La Seudre, fleuve côtier de 69 km, prend sa source près de Plassac, entre Bordeaux et Saintes (Charente-Maritime). Elle traverse des zones agricoles suivant un cours paisible couru des pêcheurs en rivière et se jette mollement dans l'Atlantique au bout d'un estuaire qui abrite le bassin ostréicole de Marennes-Oléron. Dans sa partie amont, le petit fleuve constitue la principale source d'irrigation pour les producteurs de maïs et de céréales qui exploitent les terres riches d'une vallée humifère. En aval, il remplit les claires, ces bassins utilisés pour affiner les huîtres de Marennes-Oléron. Et sur toute sa longueur, les pêcheurs du Saujonnais taquinent le goujon.
Quand la sècheresse s'est signalée, au printemps, elle a surpris ces trois catégories d'utilisateurs au plus fort de leurs activités. Les cultures croissaient, les huîtres s'apprêtaient à pondre et les poissons frayaient. "Pas d'eau, pas de maïs". "Pas d'eau, pas d'huîtres". "Pas d'eau, pas de pêche à la ligne". Trois litanies circulent d'amont en aval, alors que le débit nécessaire, de l'ordre de 3 mètres cubes/seconde à l'estuaire, ne dépasse pas 1 m3/sec cette année. La situation se répétait pour la ènième fois depuis le début des années 1990.
Les irrigants ont d'abord été désignés coupables. En 1990, ils déversaient 2500 mètres-cubes à l'hectare (m3/ha) sur leurs productions. Ils ont réduit ce débit à 1500 m3/ha en 2005, en diminuant les surfaces semées de 59.000 ha (2001) à 37.000 ha (2005). Ils ont également utilisé un matériel plus moderne régulant le débit et la dispersion de l'eau. L'Association syndicale autorisée (ASA) des irrigants de Saintonge a même élaboré un programme "IRRI-MIEUX" pour préserver les ressources du bassin versant de la Seudre.

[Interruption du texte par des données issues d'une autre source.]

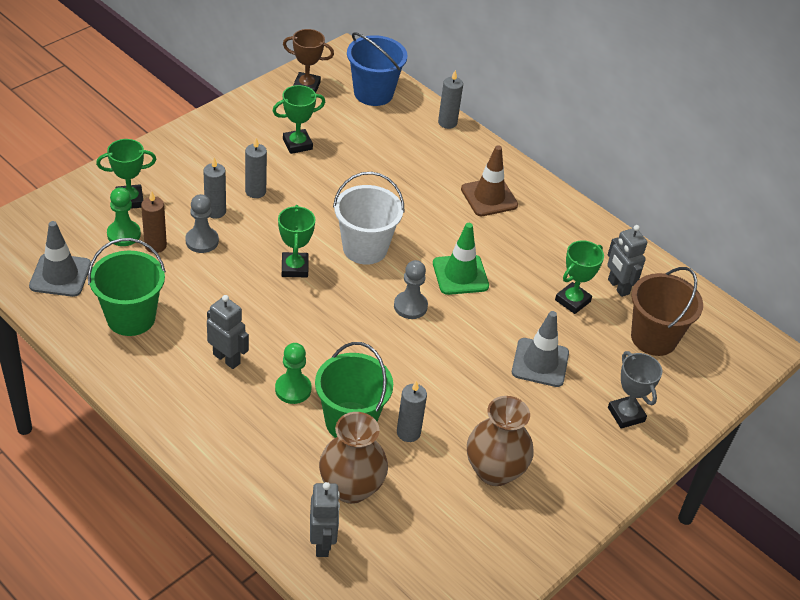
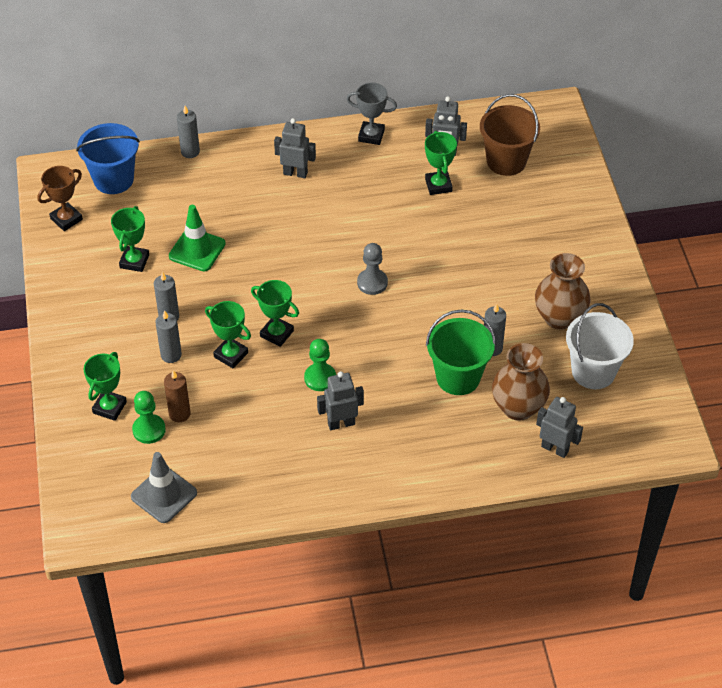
camera: 50 degrees left, 5 degrees up
(131, 318) = (250, 466): green bucket -> none
(202, 241) = (199, 380): grey pawn -> none
(246, 249) = (231, 355): none -> green trophy
(293, 389) = (402, 396): green pawn -> green pawn (320, 378)
(365, 248) = (290, 279): white bucket -> white bucket (593, 371)
(460, 275) = (363, 235): green traffic cone -> green traffic cone (197, 250)
(489, 197) = (295, 173): brown traffic cone -> grey robot
(540, 363) = (482, 237): grey traffic cone -> none
(626, 414) = (562, 217): grey trophy -> grey trophy (371, 135)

"Paysans de la terre ou de la mer, on a tous besoin des autres et de l'eau", synthéthise Francis Bonnain, producteur de maïs et vice-président de l'ASA. L'eau douce conditionne la reproduction des huîtres au début de l'été et, surtout, la croissance des mollusques. Elle charrie des sédiments porteurs de carbonates, de silicates nécessaires au développement de phytoplantons, la nourriture naturelle des huîtres. "L'eau claire régule également la température des claires", explique François Patsouris, président des ostréiculteurs du bassin Marennes-Oléron et vice-président du Conseil régional Poitou-Charentes.
La conchyliculture attend des apports en eau qui n'arrivent jamais au moment favorable, puisque la Seudre s'assèche l'été. Pour tenter de subvenir aux besoins, tous les interlocuteurs, à force de rencontres et de négociations, ont accepté ensemble un schéma d'aménagement et de gestion des eaux (SAGE). Il prévoit notamment de jalonner le cours de la Seudre de retenues de substitution, notamment pour alimenter l'irrigation et les claires.
L'entente semble parfaite. Même si Dominique Tantin, président des pêcheurs saujonnais, note que la culture du maïs sur des anciennes tourbières a tassé le sol et fait tomber le niveau des terres d'un mètre par endroits. A son niveau normal, au printemps et à l'automne, la Seudre noie certains champs affaissés que les pêcheurs voudraient voir exclus de la zone cultivable. Le SAGE s'est enrichi de ces besoins variés et devrait prochainement entrer en application, ce qu'a proposé dans la semaine le préfet, Bernard Tomasini.